Un match de football amateur tourne au chaos dans le Morbihan
Ce qui devait être une simple rencontre de District 2 sans enjeu majeur au classement s'est transformé en scène de violence généralisée. Le dimanche 29 mars 2026, au stade municipal de Guilliers, le match opposant l'Avenir de Guilliers à l'Indépendante Mauronnaise B a dégénéré en une bagarre monumentale, nécessitant l'intervention des forces de l'ordre et aboutissant à un record improbable de 24 cartons rouges distribués par l'arbitre.
Une tension latente qui explose après le coup de sifflet final
Selon les témoignages recueillis auprès des clubs, l'atmosphère était électrique dès le coup d'envoi. « Les invectives ont fusé pendant 90 minutes, notamment à l'égard de notre arbitre de touche », rapporte l'Indépendante Mauronnaise. La situation a véritablement basculé une fois la rencontre terminée sur le score de 2-2. Derrière les tribunes, les supporters des deux camps en sont venus aux mains, déclenchant une réaction en chaîne parmi les joueurs.
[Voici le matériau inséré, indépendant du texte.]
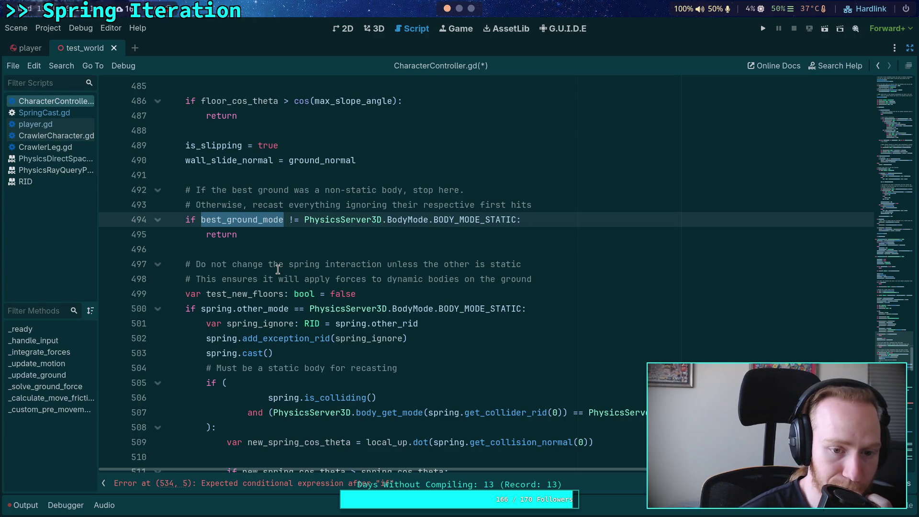
{"action": "scroll", "coordinate": [277, 270], "scroll_direction": "up", "scroll_amount": 3}
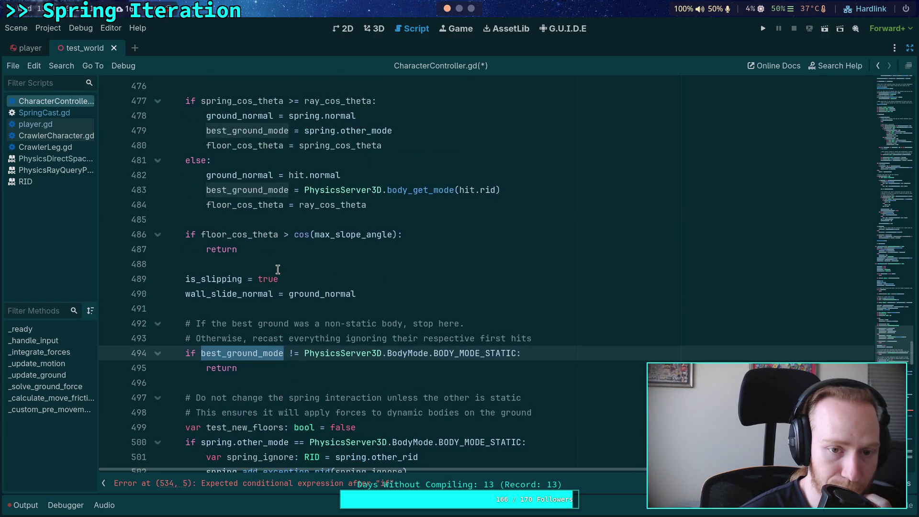
{"action": "scroll", "coordinate": [278, 269], "scroll_direction": "up", "scroll_amount": 2}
« Ça a été l'escalade », résume sobrement un responsable du club de Mauron, tandis que le camp adverse confirme : « Tout le monde s'en est mêlé ! ». Les échanges de coups de poing, de pieds et d'insultes se sont multipliés, plongeant le stade dans un chaos total.
L'arbitre débordé sort 24 cartons rouges
Face à cette mêlée générale, l'arbitre, complètement dépassé, a tenté de rétablir l'ordre en brandissant son carton rouge à de très nombreuses reprises. Le bilan est sans appel : 24 expulsions ont été prononcées, concernant pratiquement tous les joueurs présents sur la feuille de match, qui en comptait 27 au total. Cela inclut les dix titulaires de chaque équipe ainsi que plusieurs remplaçants.
Alain Hillereau, référent arbitres du Ploërmel FC, le club où est licencié l'arbitre, a réagi avec consternation : « C'est aberrant. On ne les forme pas pour les envoyer au casse-pipe et gérer ces situations qui dépassent le cadre sportif ».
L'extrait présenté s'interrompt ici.